If you only use Google Analytics as a hit counter, sure, you can do that yourself within a couple of minutes. The advanced features are way more complicated, though (think segmentation and custom reports).

This also begs the question: why not use Piwik?

[+] ksec|10 years ago|reply
To me, it is the cost that matters. Most other Analytics cost $30 - $50 / 1 Million Pageview / Datapoint. To me this expensive. Even when you scale to 100M it will still cost ~$20/Million.

Piwik doesn't scale. At least it doesn't scale unless you spend lots of resources to tinker with it. Its Cloud Edition is even more expensive then GoSquared which i consider to be a much better product.

What we basically need is a simple, effective, and cheap enough alternative to GA. And so far there are simply none.

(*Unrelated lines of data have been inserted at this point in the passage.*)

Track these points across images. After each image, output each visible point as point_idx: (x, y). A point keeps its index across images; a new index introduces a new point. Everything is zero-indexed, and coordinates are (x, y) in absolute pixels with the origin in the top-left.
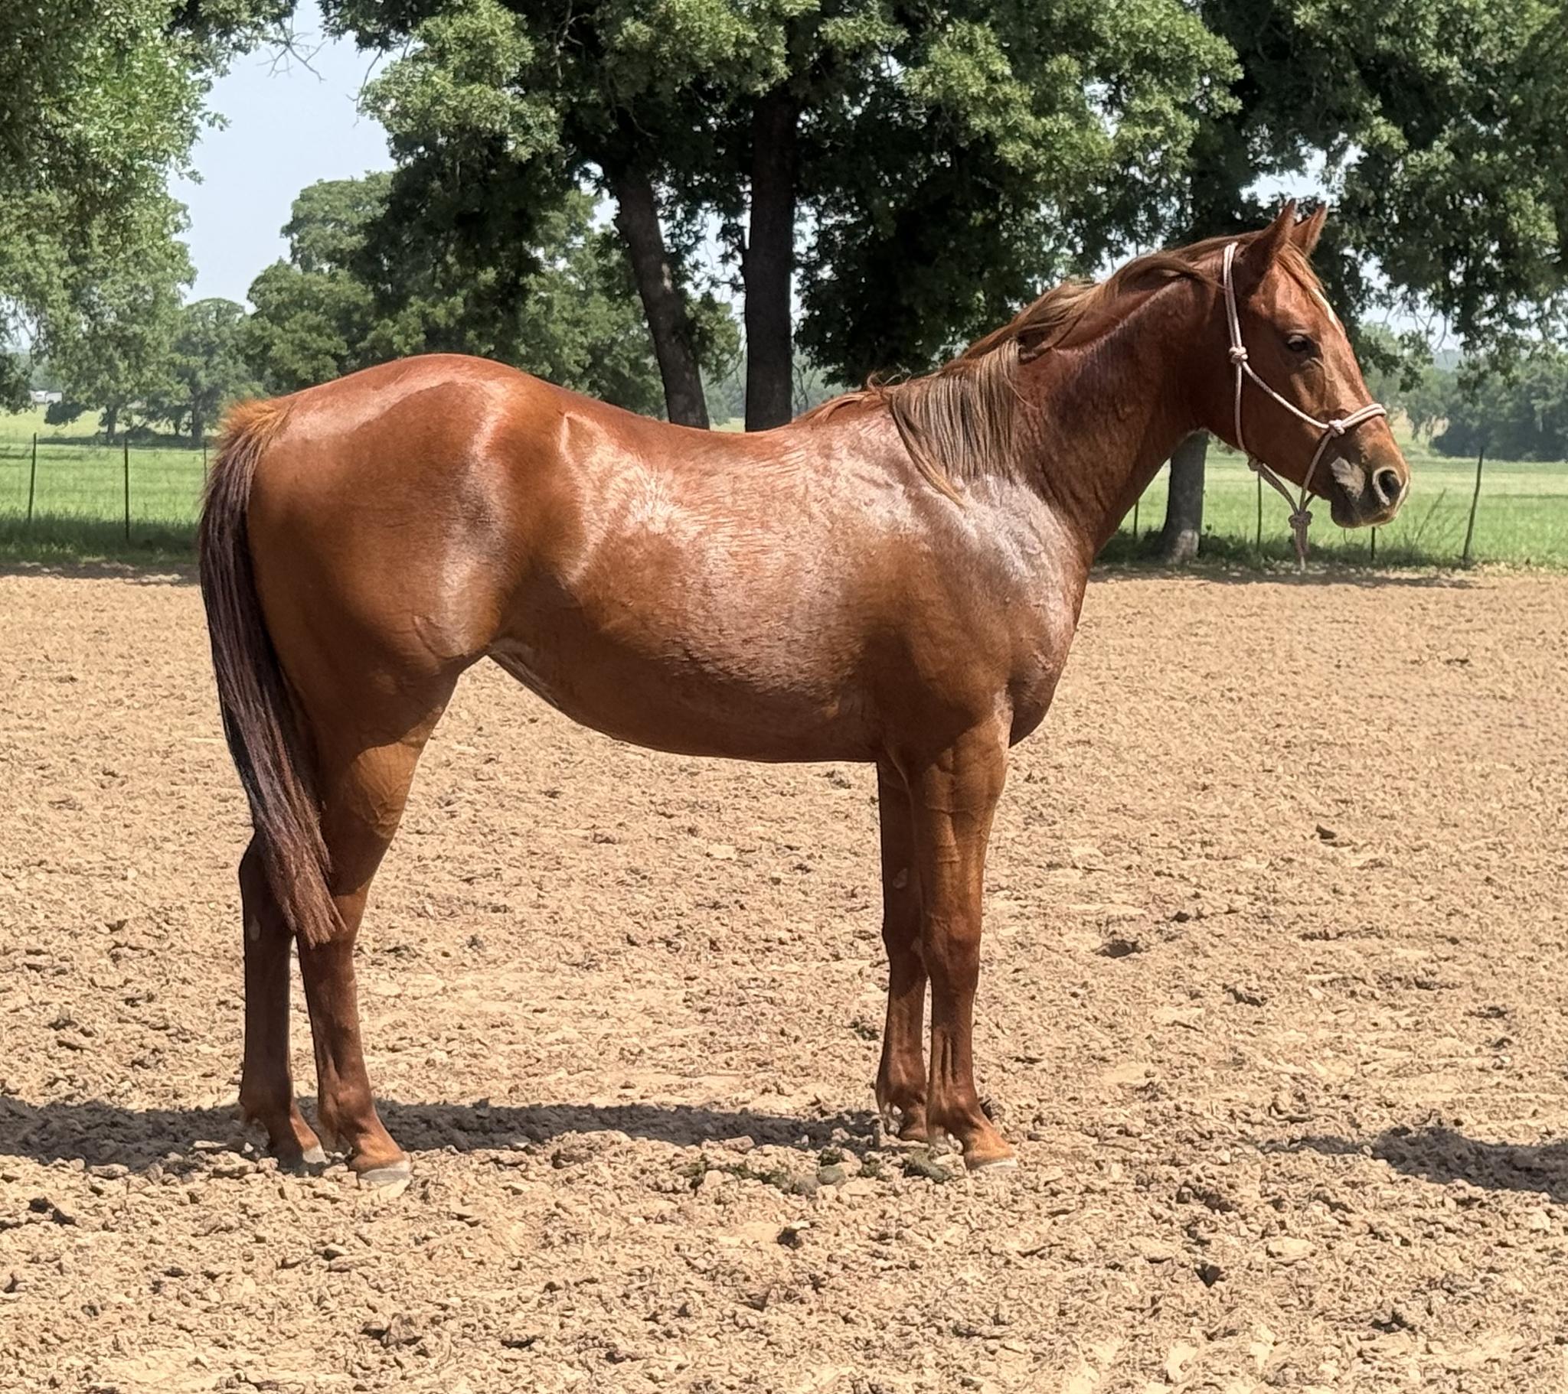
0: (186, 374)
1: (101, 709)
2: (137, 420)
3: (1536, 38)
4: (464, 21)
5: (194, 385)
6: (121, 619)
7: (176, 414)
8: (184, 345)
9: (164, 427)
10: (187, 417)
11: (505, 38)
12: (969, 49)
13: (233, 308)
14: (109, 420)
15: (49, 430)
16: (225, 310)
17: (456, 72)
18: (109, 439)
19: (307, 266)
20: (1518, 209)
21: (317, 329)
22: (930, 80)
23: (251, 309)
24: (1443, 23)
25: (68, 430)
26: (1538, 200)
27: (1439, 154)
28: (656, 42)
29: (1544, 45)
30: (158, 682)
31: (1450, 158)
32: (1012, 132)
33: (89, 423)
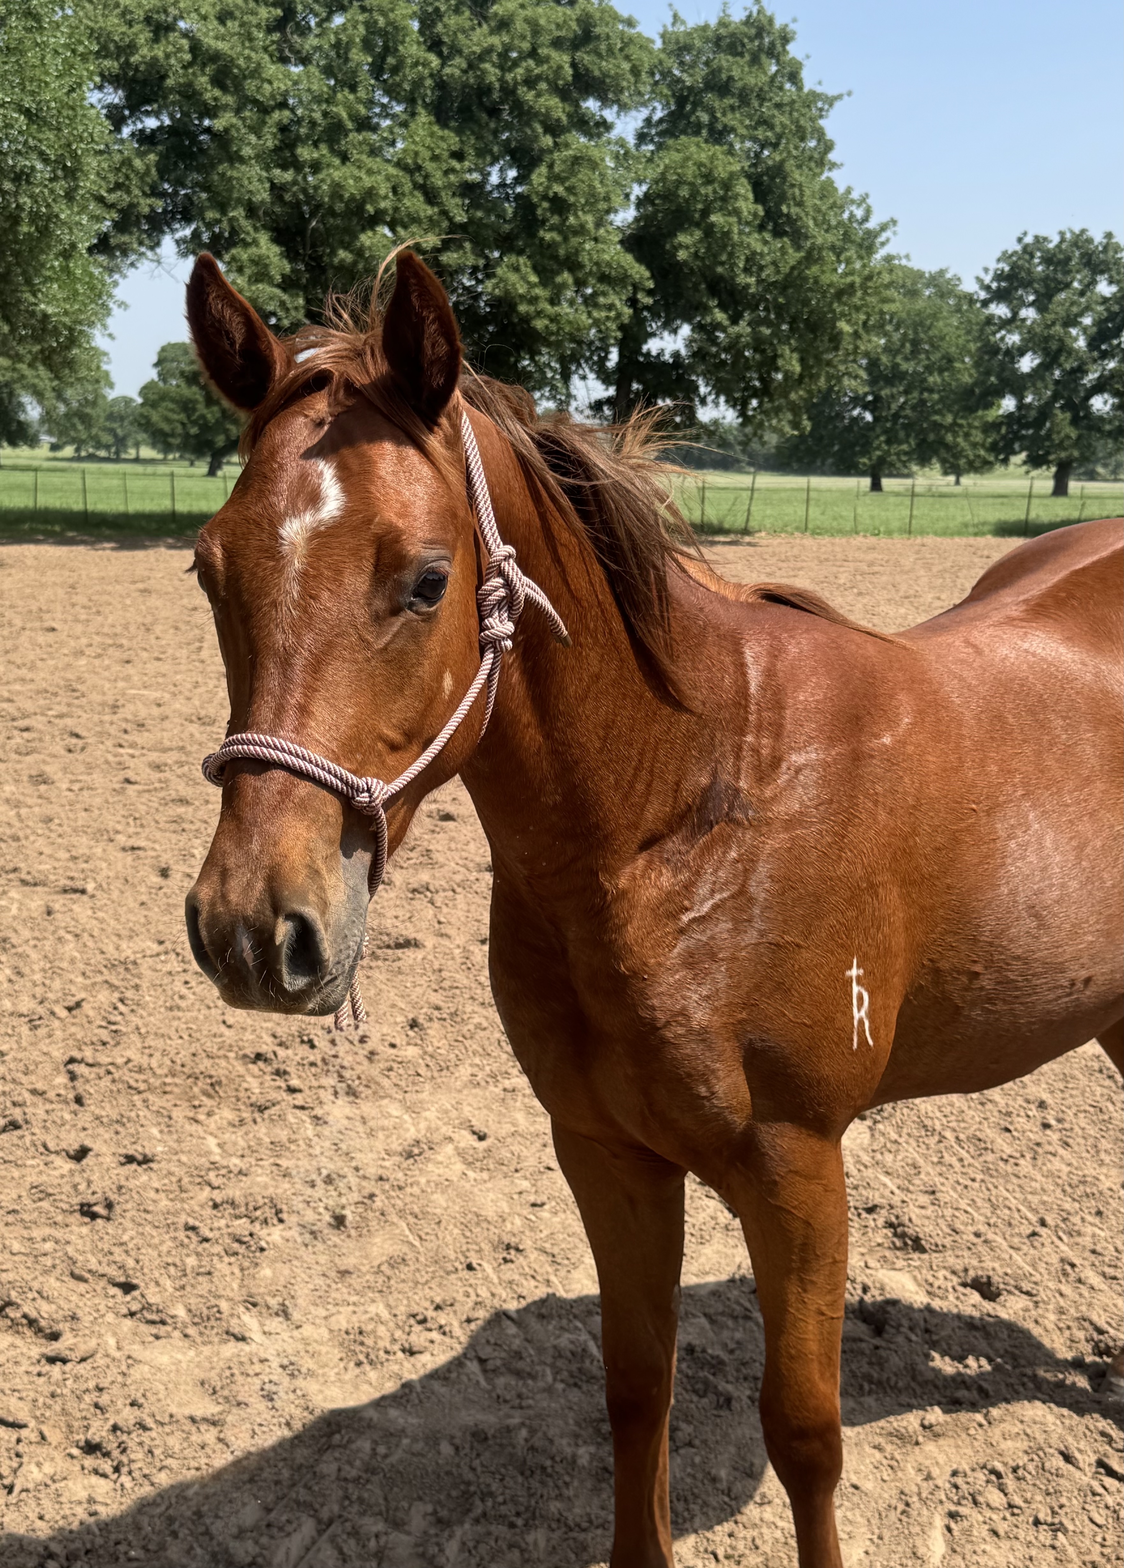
0: (112, 431)
2: (91, 450)
3: (793, 268)
4: (253, 250)
5: (115, 436)
7: (107, 447)
8: (111, 417)
9: (102, 453)
10: (113, 450)
11: (275, 260)
12: (516, 269)
13: (131, 400)
14: (78, 450)
15: (51, 454)
16: (128, 401)
17: (250, 278)
18: (79, 459)
19: (165, 381)
20: (782, 356)
21: (172, 410)
22: (496, 286)
23: (140, 400)
24: (747, 260)
25: (60, 454)
26: (792, 351)
27: (743, 328)
28: (355, 263)
29: (796, 273)
31: (749, 330)
32: (539, 314)
33: (69, 451)
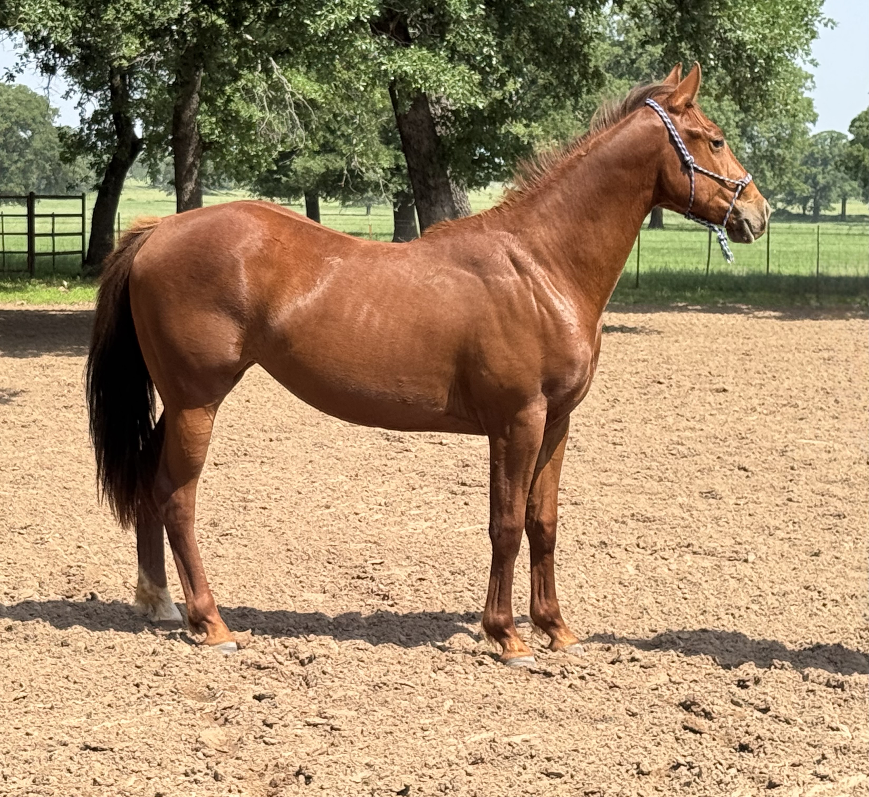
1: (742, 415)
6: (760, 345)
30: (780, 393)
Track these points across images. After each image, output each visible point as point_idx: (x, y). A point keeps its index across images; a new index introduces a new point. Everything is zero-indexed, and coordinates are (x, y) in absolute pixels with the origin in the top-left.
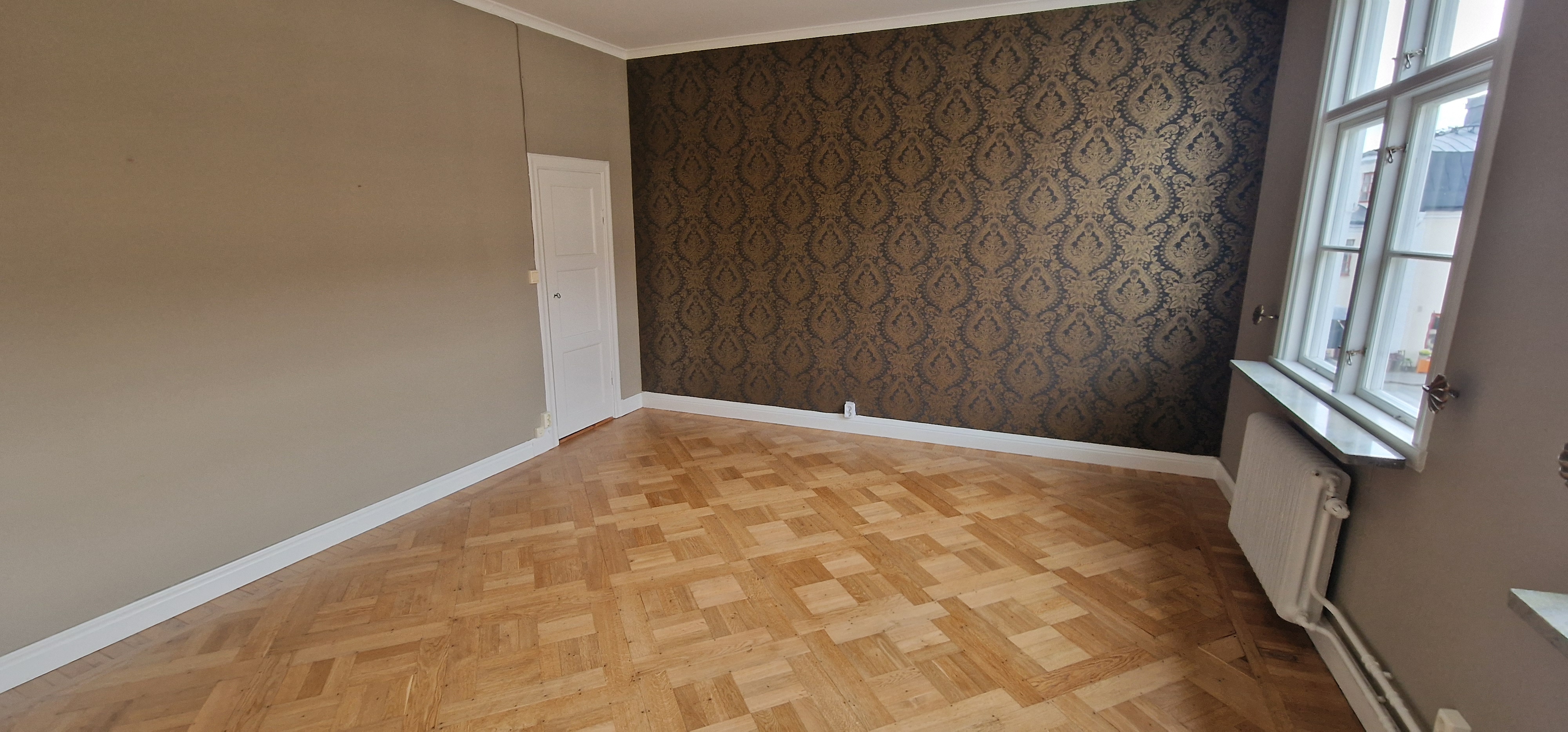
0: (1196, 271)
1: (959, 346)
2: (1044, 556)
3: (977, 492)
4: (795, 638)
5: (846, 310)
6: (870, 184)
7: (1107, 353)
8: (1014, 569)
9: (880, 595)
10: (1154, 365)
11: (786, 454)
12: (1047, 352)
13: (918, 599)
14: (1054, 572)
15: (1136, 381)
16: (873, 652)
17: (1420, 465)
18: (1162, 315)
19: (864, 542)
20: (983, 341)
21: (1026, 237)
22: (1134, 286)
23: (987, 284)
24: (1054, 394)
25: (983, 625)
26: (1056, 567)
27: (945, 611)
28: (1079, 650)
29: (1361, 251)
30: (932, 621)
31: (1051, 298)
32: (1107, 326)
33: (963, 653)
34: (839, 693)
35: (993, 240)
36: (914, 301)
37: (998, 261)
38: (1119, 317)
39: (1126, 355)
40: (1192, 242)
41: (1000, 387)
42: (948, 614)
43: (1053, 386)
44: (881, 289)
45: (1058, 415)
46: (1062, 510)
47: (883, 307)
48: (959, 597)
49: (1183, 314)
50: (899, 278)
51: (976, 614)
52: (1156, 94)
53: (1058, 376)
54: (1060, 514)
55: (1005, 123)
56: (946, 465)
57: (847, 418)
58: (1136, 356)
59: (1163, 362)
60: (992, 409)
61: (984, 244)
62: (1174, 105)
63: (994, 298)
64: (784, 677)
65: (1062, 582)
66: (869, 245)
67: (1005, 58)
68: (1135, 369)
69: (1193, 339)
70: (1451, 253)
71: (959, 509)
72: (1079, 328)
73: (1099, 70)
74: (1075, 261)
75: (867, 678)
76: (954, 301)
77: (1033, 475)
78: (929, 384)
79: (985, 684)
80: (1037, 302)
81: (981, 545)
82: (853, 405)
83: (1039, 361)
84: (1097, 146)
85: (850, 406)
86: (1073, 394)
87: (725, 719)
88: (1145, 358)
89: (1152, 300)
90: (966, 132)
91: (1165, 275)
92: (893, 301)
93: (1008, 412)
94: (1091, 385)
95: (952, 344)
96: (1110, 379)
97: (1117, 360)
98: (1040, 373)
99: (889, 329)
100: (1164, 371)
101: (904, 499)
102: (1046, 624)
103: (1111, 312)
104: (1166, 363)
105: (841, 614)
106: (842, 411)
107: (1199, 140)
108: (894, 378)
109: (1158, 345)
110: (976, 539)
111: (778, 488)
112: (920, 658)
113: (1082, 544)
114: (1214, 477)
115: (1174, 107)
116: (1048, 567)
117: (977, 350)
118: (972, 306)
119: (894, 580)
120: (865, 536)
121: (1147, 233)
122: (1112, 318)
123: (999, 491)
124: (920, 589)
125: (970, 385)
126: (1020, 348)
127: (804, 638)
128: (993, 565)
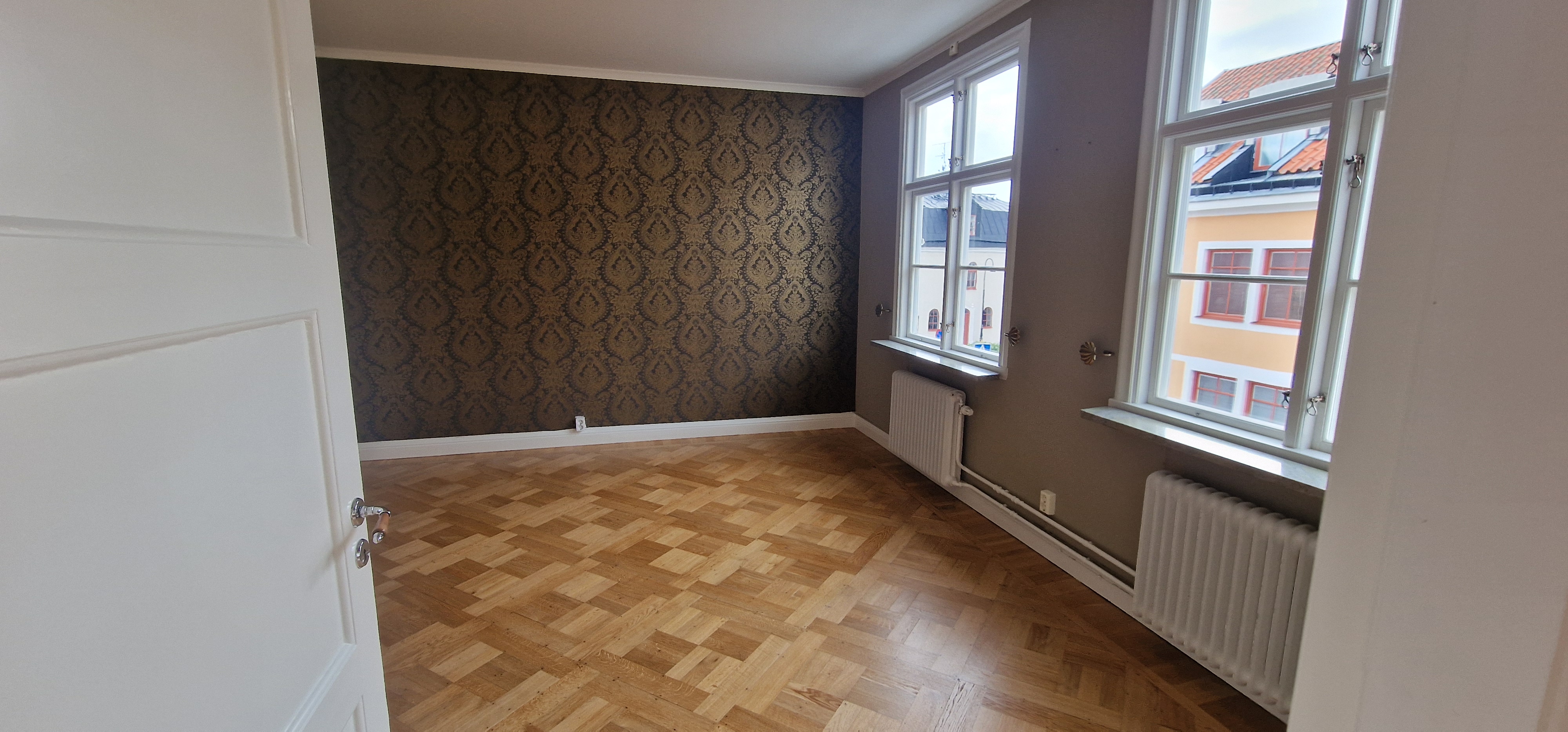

[+] api|10 years ago|reply
Instead of rolling your own look at Piwik. It works very well and is basically a GA clone. I actually like it better than GA in some ways. It's easy to set up and you can run it on your own site so you're not contributing to a global tracking fabric.
[+] sghiassy|10 years ago|reply
I don't get it. SpiderOak states that they dropped GA because it furthers "the erosion of privacy on the web.”, but then they just started tracking in house.

How is tracking in house more private than GA? The user is still being tracked.

[+] kevin_thibedeau|10 years ago|reply
I haven't checked my GA in months since it became clear that Google won't bother doing anything to fix the referer spam problem that makes the stats useless if you don't have a high-volume site. It's not like these abusers are hard to track down but I'll be damned if I'm going to manually add filters to get rid of them every time they come in from a new domain.